Question

Compound 'X' with molecular formula \(C_4H_9Br\) reacts with aqueous KOH to give an alcohol. The rate of this reaction depends only on the concentration of the compound 'X'. When an optically active isomer 'Y' of the compound 'X' was treated with aqueous KOH solution, the rate of reaction was found to be dependent on concentration of compound 'Y' and aqueous KOH both.

(a) Write down the structural formula of both 'X' and 'Y'.

(b) Out of 'X' and 'Y', which one will undergo racemisation and why?

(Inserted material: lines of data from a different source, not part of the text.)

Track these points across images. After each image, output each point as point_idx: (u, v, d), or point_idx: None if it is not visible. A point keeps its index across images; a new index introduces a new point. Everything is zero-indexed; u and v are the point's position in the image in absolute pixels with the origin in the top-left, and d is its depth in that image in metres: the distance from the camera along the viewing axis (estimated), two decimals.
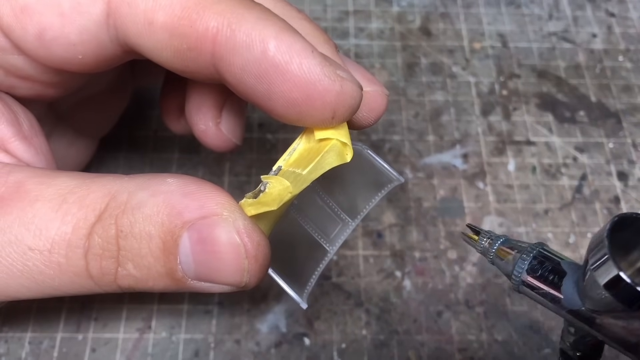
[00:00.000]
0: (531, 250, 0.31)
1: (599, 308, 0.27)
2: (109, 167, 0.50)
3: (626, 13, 0.61)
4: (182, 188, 0.27)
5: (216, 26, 0.26)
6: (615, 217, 0.26)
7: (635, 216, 0.26)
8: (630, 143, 0.53)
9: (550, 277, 0.30)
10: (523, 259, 0.30)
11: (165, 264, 0.27)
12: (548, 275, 0.30)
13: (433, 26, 0.60)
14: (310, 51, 0.26)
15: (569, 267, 0.29)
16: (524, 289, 0.31)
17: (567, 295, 0.29)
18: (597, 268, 0.26)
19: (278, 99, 0.27)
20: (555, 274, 0.30)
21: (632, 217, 0.26)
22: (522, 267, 0.30)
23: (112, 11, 0.28)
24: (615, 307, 0.26)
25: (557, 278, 0.29)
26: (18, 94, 0.33)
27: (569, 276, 0.29)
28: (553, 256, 0.30)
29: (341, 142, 0.29)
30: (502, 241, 0.33)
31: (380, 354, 0.43)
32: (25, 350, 0.42)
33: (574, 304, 0.29)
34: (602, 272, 0.26)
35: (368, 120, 0.32)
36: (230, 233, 0.27)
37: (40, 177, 0.29)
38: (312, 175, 0.28)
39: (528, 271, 0.30)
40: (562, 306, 0.29)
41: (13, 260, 0.27)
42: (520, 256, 0.31)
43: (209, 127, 0.38)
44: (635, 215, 0.26)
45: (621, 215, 0.26)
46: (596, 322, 0.28)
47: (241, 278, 0.28)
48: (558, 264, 0.30)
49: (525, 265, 0.30)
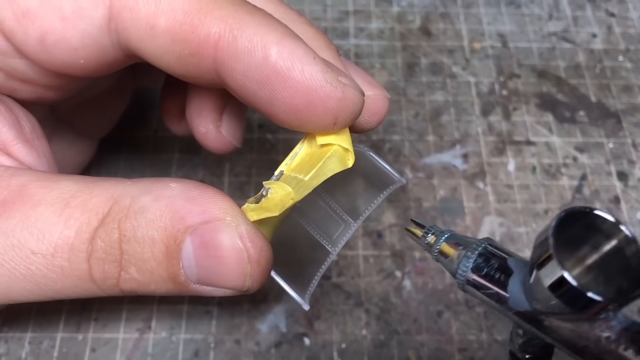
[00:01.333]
0: (476, 247, 0.29)
1: (545, 310, 0.26)
2: (109, 167, 0.50)
3: (626, 13, 0.61)
4: (184, 193, 0.27)
5: (218, 32, 0.26)
6: (562, 211, 0.24)
7: (584, 210, 0.25)
8: (630, 143, 0.53)
9: (496, 275, 0.28)
10: (468, 257, 0.29)
11: (167, 268, 0.27)
12: (494, 273, 0.28)
13: (433, 26, 0.60)
14: (312, 57, 0.26)
15: (516, 265, 0.28)
16: (469, 288, 0.29)
17: (514, 296, 0.27)
18: (542, 268, 0.24)
19: (280, 105, 0.27)
20: (501, 273, 0.28)
21: (581, 212, 0.25)
22: (467, 265, 0.29)
23: (113, 16, 0.28)
24: (562, 310, 0.24)
25: (503, 277, 0.28)
26: (20, 97, 0.33)
27: (515, 275, 0.28)
28: (500, 253, 0.29)
29: (343, 148, 0.29)
30: (447, 237, 0.31)
31: (380, 354, 0.43)
32: (25, 350, 0.42)
33: (521, 305, 0.27)
34: (547, 273, 0.24)
35: (370, 124, 0.33)
36: (233, 238, 0.27)
37: (42, 181, 0.29)
38: (314, 182, 0.28)
39: (473, 269, 0.29)
40: (509, 307, 0.28)
41: (16, 264, 0.27)
42: (465, 253, 0.29)
43: (210, 130, 0.38)
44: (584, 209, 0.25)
45: (569, 209, 0.25)
46: (544, 324, 0.27)
47: (243, 282, 0.28)
48: (505, 262, 0.28)
49: (470, 263, 0.29)
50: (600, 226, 0.25)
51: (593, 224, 0.25)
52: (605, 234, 0.25)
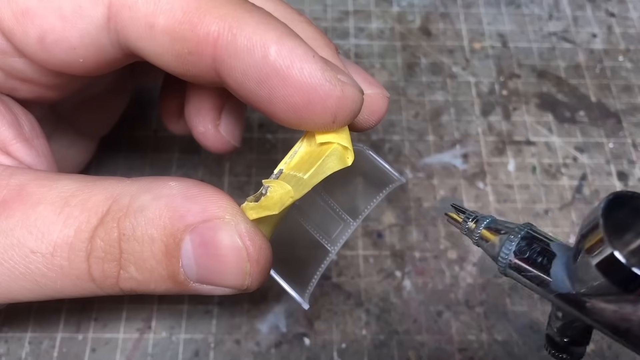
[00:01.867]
0: (519, 231, 0.29)
1: (590, 291, 0.26)
2: (108, 167, 0.50)
3: (626, 13, 0.61)
4: (184, 191, 0.27)
5: (217, 30, 0.26)
6: (610, 195, 0.25)
7: (631, 195, 0.25)
8: (630, 143, 0.53)
9: (538, 259, 0.28)
10: (510, 240, 0.29)
11: (167, 267, 0.27)
12: (537, 257, 0.28)
13: (433, 26, 0.60)
14: (312, 56, 0.26)
15: (558, 249, 0.28)
16: (510, 272, 0.29)
17: (557, 278, 0.27)
18: (591, 248, 0.24)
19: (279, 104, 0.27)
20: (544, 256, 0.28)
21: (628, 196, 0.25)
22: (509, 248, 0.29)
23: (113, 15, 0.28)
24: (608, 290, 0.24)
25: (546, 260, 0.28)
26: (19, 96, 0.33)
27: (558, 258, 0.28)
28: (542, 237, 0.29)
29: (342, 146, 0.29)
30: (488, 222, 0.31)
31: (380, 354, 0.43)
32: (25, 350, 0.42)
33: (564, 288, 0.27)
34: (595, 253, 0.24)
35: (369, 123, 0.33)
36: (233, 236, 0.27)
37: (42, 180, 0.29)
38: (313, 180, 0.28)
39: (515, 253, 0.29)
40: (551, 290, 0.28)
41: (15, 263, 0.27)
42: (507, 237, 0.29)
43: (208, 130, 0.38)
44: (632, 194, 0.25)
45: (616, 193, 0.25)
46: (586, 307, 0.27)
47: (243, 281, 0.28)
48: (547, 246, 0.28)
49: (513, 246, 0.29)
50: None
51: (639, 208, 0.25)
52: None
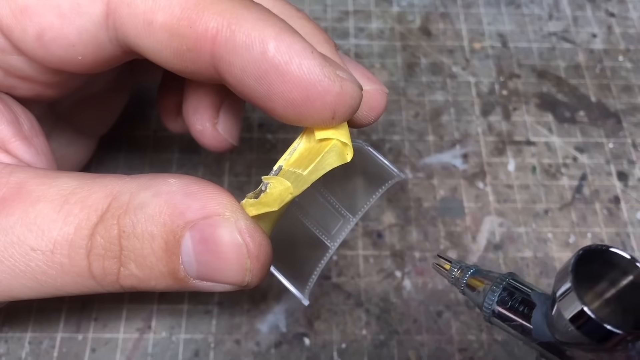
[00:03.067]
0: (501, 282, 0.31)
1: (567, 340, 0.27)
2: (108, 166, 0.50)
3: (626, 13, 0.61)
4: (184, 188, 0.27)
5: (216, 27, 0.26)
6: (580, 250, 0.26)
7: (601, 248, 0.27)
8: (630, 143, 0.53)
9: (520, 308, 0.30)
10: (493, 291, 0.31)
11: (167, 263, 0.27)
12: (518, 306, 0.30)
13: (433, 26, 0.60)
14: (310, 51, 0.26)
15: (538, 298, 0.30)
16: (495, 320, 0.31)
17: (537, 327, 0.29)
18: (563, 301, 0.26)
19: (278, 100, 0.27)
20: (525, 305, 0.30)
21: (599, 250, 0.27)
22: (492, 298, 0.31)
23: (111, 12, 0.28)
24: (582, 341, 0.26)
25: (527, 309, 0.30)
26: (18, 94, 0.33)
27: (538, 307, 0.29)
28: (523, 287, 0.31)
29: (341, 142, 0.29)
30: (473, 272, 0.33)
31: (380, 354, 0.43)
32: (25, 350, 0.42)
33: (544, 336, 0.29)
34: (567, 306, 0.26)
35: (368, 119, 0.32)
36: (233, 233, 0.27)
37: (41, 178, 0.29)
38: (312, 176, 0.28)
39: (498, 302, 0.30)
40: (533, 338, 0.29)
41: (16, 261, 0.27)
42: (490, 287, 0.31)
43: (206, 128, 0.38)
44: (602, 248, 0.27)
45: (586, 248, 0.26)
46: (566, 355, 0.28)
47: (243, 277, 0.28)
48: (528, 295, 0.30)
49: (495, 297, 0.31)
50: (617, 263, 0.27)
51: (610, 260, 0.27)
52: (622, 270, 0.27)
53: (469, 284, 0.33)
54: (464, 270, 0.33)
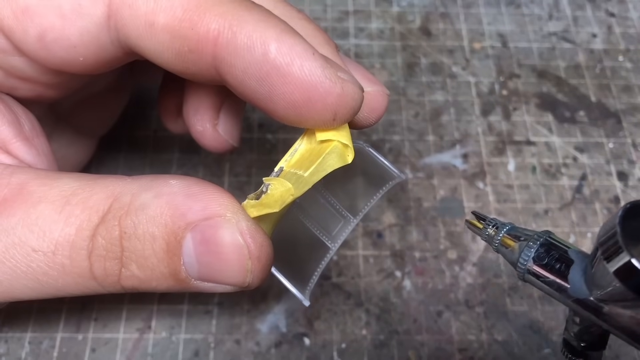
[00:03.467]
0: (538, 238, 0.30)
1: (607, 297, 0.27)
2: (108, 167, 0.50)
3: (626, 13, 0.61)
4: (185, 189, 0.27)
5: (217, 28, 0.26)
6: (627, 204, 0.25)
7: None
8: (630, 143, 0.53)
9: (557, 265, 0.29)
10: (529, 247, 0.30)
11: (168, 264, 0.27)
12: (555, 263, 0.29)
13: (433, 26, 0.60)
14: (312, 53, 0.26)
15: (576, 256, 0.29)
16: (529, 277, 0.30)
17: (574, 284, 0.28)
18: (608, 255, 0.25)
19: (279, 101, 0.27)
20: (562, 263, 0.29)
21: None
22: (528, 255, 0.30)
23: (112, 13, 0.28)
24: (625, 296, 0.25)
25: (564, 267, 0.29)
26: (19, 95, 0.33)
27: (576, 264, 0.29)
28: (560, 244, 0.30)
29: (342, 144, 0.29)
30: (508, 229, 0.32)
31: (380, 354, 0.43)
32: (25, 350, 0.42)
33: (581, 293, 0.28)
34: (613, 260, 0.25)
35: (369, 121, 0.33)
36: (234, 234, 0.27)
37: (42, 179, 0.29)
38: (313, 178, 0.28)
39: (534, 259, 0.30)
40: (569, 295, 0.29)
41: (17, 262, 0.27)
42: (526, 244, 0.30)
43: (206, 129, 0.38)
44: None
45: (633, 202, 0.26)
46: (603, 312, 0.28)
47: (244, 278, 0.28)
48: (565, 252, 0.29)
49: (532, 253, 0.30)
50: None
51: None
52: None
53: (503, 241, 0.32)
54: (499, 227, 0.32)
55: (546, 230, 0.31)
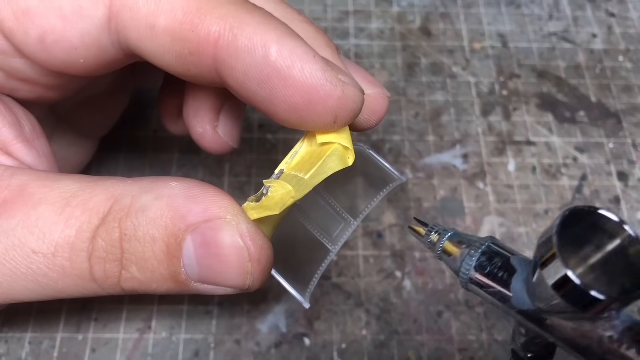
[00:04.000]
0: (479, 246, 0.29)
1: (549, 308, 0.26)
2: (108, 167, 0.50)
3: (626, 13, 0.61)
4: (185, 191, 0.27)
5: (218, 30, 0.26)
6: (566, 210, 0.25)
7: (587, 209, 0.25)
8: (630, 143, 0.53)
9: (499, 274, 0.28)
10: (471, 255, 0.29)
11: (168, 266, 0.27)
12: (497, 272, 0.28)
13: (433, 26, 0.60)
14: (312, 55, 0.26)
15: (519, 263, 0.28)
16: (472, 286, 0.29)
17: (517, 294, 0.27)
18: (546, 267, 0.24)
19: (280, 104, 0.27)
20: (504, 271, 0.28)
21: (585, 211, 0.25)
22: (469, 263, 0.29)
23: (113, 15, 0.28)
24: (565, 308, 0.24)
25: (506, 275, 0.28)
26: (19, 96, 0.33)
27: (518, 273, 0.28)
28: (503, 251, 0.29)
29: (343, 146, 0.29)
30: (450, 235, 0.31)
31: (380, 354, 0.43)
32: (25, 350, 0.42)
33: (524, 304, 0.27)
34: (550, 271, 0.24)
35: (369, 123, 0.33)
36: (234, 236, 0.27)
37: (43, 180, 0.29)
38: (314, 180, 0.28)
39: (476, 268, 0.29)
40: (511, 306, 0.28)
41: (17, 263, 0.27)
42: (468, 252, 0.29)
43: (206, 130, 0.38)
44: (588, 210, 0.25)
45: (572, 208, 0.25)
46: (546, 323, 0.27)
47: (244, 281, 0.28)
48: (508, 260, 0.28)
49: (473, 261, 0.29)
50: (603, 225, 0.25)
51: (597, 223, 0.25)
52: (608, 233, 0.25)
53: (445, 248, 0.31)
54: (441, 233, 0.31)
55: (490, 236, 0.30)
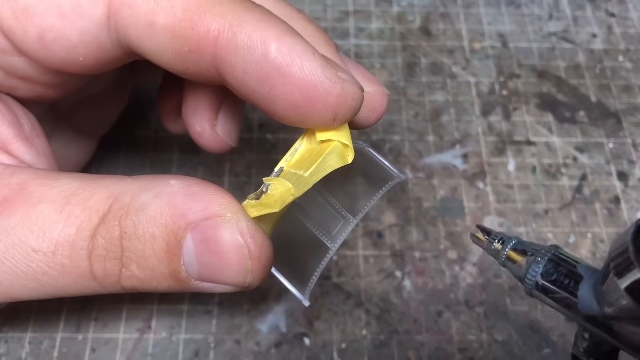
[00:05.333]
0: (545, 253, 0.30)
1: (617, 314, 0.26)
2: (108, 166, 0.50)
3: (626, 13, 0.61)
4: (185, 189, 0.27)
5: (217, 28, 0.26)
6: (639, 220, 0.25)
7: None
8: (630, 143, 0.53)
9: (565, 281, 0.29)
10: (537, 262, 0.30)
11: (169, 265, 0.27)
12: (563, 279, 0.29)
13: (433, 26, 0.60)
14: (312, 53, 0.26)
15: (585, 271, 0.29)
16: (537, 293, 0.30)
17: (584, 300, 0.28)
18: (619, 271, 0.25)
19: (279, 101, 0.27)
20: (571, 278, 0.29)
21: None
22: (536, 270, 0.29)
23: (112, 13, 0.28)
24: (635, 313, 0.25)
25: (573, 282, 0.28)
26: (19, 95, 0.33)
27: (585, 280, 0.28)
28: (568, 259, 0.29)
29: (342, 144, 0.29)
30: (515, 243, 0.32)
31: (380, 354, 0.43)
32: (25, 350, 0.42)
33: (591, 310, 0.28)
34: (624, 276, 0.24)
35: (369, 121, 0.33)
36: (234, 234, 0.27)
37: (43, 179, 0.29)
38: (314, 178, 0.28)
39: (542, 275, 0.29)
40: (578, 311, 0.28)
41: (17, 262, 0.27)
42: (534, 259, 0.30)
43: (205, 129, 0.38)
44: None
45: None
46: (614, 329, 0.27)
47: (244, 278, 0.28)
48: (574, 268, 0.29)
49: (540, 268, 0.29)
50: None
51: None
52: None
53: (509, 256, 0.31)
54: (505, 241, 0.32)
55: (554, 245, 0.30)
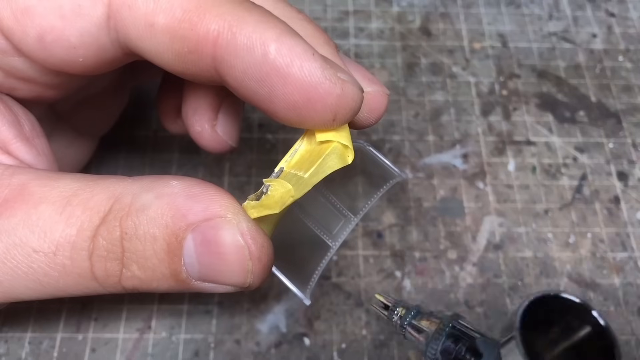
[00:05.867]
0: (444, 327, 0.29)
1: None
2: (108, 167, 0.50)
3: (626, 13, 0.61)
4: (186, 190, 0.27)
5: (217, 29, 0.26)
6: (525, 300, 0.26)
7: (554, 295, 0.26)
8: (630, 143, 0.53)
9: (466, 357, 0.28)
10: (436, 338, 0.29)
11: (169, 265, 0.27)
12: (464, 356, 0.29)
13: (433, 26, 0.60)
14: (311, 54, 0.26)
15: (484, 347, 0.28)
16: None
17: None
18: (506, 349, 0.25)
19: (279, 102, 0.27)
20: (472, 355, 0.28)
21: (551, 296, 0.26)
22: (434, 347, 0.29)
23: (112, 14, 0.28)
24: None
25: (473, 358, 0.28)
26: (19, 95, 0.33)
27: (485, 357, 0.28)
28: (468, 331, 0.29)
29: (342, 145, 0.29)
30: (413, 315, 0.31)
31: (380, 354, 0.43)
32: (25, 350, 0.42)
33: None
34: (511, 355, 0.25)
35: (369, 121, 0.33)
36: (235, 235, 0.27)
37: (43, 179, 0.29)
38: (314, 179, 0.28)
39: (442, 352, 0.29)
40: None
41: (18, 263, 0.27)
42: (432, 335, 0.29)
43: (205, 129, 0.38)
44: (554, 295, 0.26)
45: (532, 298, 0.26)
46: None
47: (245, 279, 0.28)
48: (474, 342, 0.29)
49: (439, 345, 0.29)
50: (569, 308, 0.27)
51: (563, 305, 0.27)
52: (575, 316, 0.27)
53: (410, 328, 0.31)
54: (404, 315, 0.32)
55: (454, 314, 0.30)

(c) Out of 'X' and 'Y', which one will form product with inversion of configuration and why?

Hint:

The order of the reaction tells us the mechanism. A reaction whose rate depends only on the alkyl halide follows \(S_N1\) (first order) and is favoured by tertiary halides.

Answer 1

Concept:
The order of the reaction tells us the mechanism. A reaction whose rate depends only on the alkyl halide follows \(S_N1\) (first order) and is favoured by tertiary halides. A reaction whose rate depends on both the alkyl halide and the hydroxide ion follows \(S_N2\) (second order) and is favoured by primary or simple chiral halides. \(S_N1\) gives a planar carbocation leading to racemisation; \(S_N2\) goes through backside attack leading to inversion.

Step 1 (a):
'X' reacts by \(S_N1\) (rate depends only on X), so X is the tertiary halide: tert-butyl bromide, \((CH_3)_3C-Br\) (2-bromo-2-methylpropane). 'Y' is an optically active (chiral) isomer of \(C_4H_9Br\) that reacts by \(S_N2\) (rate depends on both Y and KOH); the chiral isomer is sec-butyl bromide, \(CH_3-CH_2-CHBr-CH_3\) (2-bromobutane).

Step 2 (b):
'X' (tert-butyl bromide) reacts by \(S_N1\). It forms a planar carbocation intermediate which can be attacked by the nucleophile from either face equally, producing both configurations. So 'X' undergoes racemisation. (Note: tert-butyl bromide itself is not chiral, but the \(S_N1\) mechanism it follows is the one that causes racemisation when a chiral substrate reacts this way.)

Step 3 (c):
'Y' (2-bromobutane) reacts by \(S_N2\). Here the hydroxide ion attacks the carbon from the side opposite to the leaving bromide (backside attack), so the configuration is turned inside out. Therefore 'Y' forms the product with inversion of configuration.

Answer: (a) X = \((CH_3)_3C-Br\) (2-bromo-2-methylpropane), Y = \(CH_3CH_2CHBrCH_3\) (2-bromobutane). (b) X, because it follows the \(S_N1\) mechanism through a planar carbocation, giving racemisation. (c) Y, because it follows the \(S_N2\) mechanism with backside nucleophilic attack, giving inversion of configuration.